* Try it
Which lines in the data below contain the word "boisé"? Return each of them.
[Data in this exercise Boundary: Start]
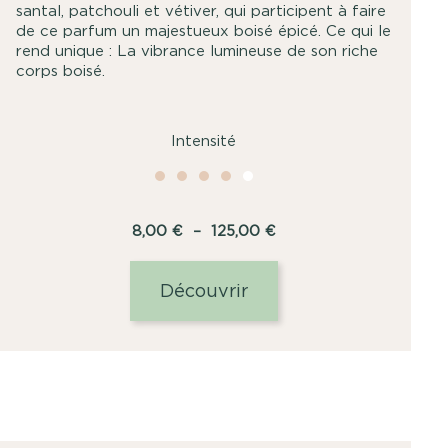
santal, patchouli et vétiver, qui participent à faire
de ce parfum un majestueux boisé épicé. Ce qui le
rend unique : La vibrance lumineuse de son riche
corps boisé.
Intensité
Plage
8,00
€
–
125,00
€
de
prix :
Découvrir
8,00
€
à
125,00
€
[Data in this exercise Boundary: End]
[Data in this exercise Boundary: Start]
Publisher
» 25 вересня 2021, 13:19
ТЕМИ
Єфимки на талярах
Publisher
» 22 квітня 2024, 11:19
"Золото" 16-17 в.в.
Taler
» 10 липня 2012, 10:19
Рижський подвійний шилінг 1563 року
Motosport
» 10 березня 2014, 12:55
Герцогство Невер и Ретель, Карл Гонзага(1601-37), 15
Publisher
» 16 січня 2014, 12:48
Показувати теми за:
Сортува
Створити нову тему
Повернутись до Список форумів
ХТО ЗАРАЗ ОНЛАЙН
[Data in this exercise Boundary: End]
[Data in this exercise Boundary: Start]
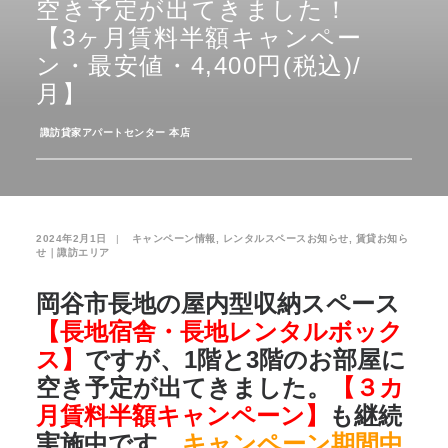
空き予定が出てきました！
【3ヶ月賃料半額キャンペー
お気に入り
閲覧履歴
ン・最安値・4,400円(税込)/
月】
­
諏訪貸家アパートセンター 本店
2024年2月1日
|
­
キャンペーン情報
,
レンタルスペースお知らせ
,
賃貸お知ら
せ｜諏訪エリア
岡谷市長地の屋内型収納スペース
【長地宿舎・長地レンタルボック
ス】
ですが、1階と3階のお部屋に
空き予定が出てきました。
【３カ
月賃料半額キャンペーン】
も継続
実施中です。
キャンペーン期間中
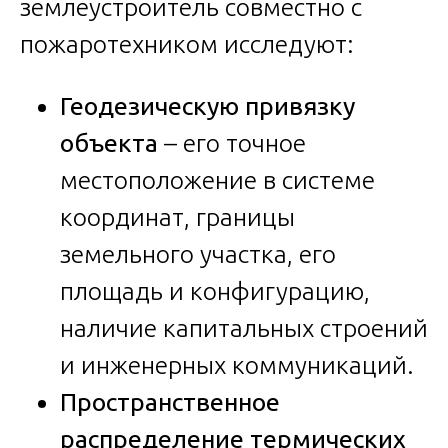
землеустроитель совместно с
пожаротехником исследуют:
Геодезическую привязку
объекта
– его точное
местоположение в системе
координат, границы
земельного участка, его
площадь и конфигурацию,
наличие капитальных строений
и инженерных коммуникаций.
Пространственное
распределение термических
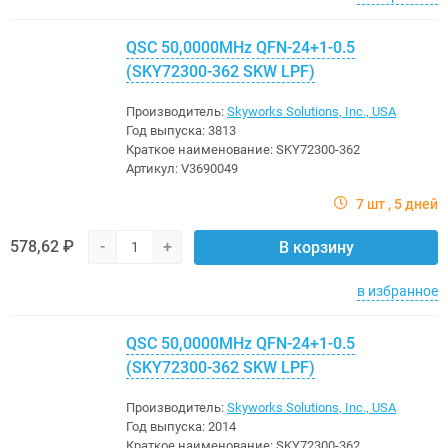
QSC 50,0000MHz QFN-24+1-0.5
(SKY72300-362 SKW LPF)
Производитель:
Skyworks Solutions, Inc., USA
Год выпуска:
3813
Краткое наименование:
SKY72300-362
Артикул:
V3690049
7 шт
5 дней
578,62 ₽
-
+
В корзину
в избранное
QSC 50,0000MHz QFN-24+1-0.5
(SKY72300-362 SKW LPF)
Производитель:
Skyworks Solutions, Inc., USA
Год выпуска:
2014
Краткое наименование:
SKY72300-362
[Data in this exercise Boundary: End]
* Completed exercise
de ce parfum un majestueux boisé épicé. Ce qui le
corps boisé.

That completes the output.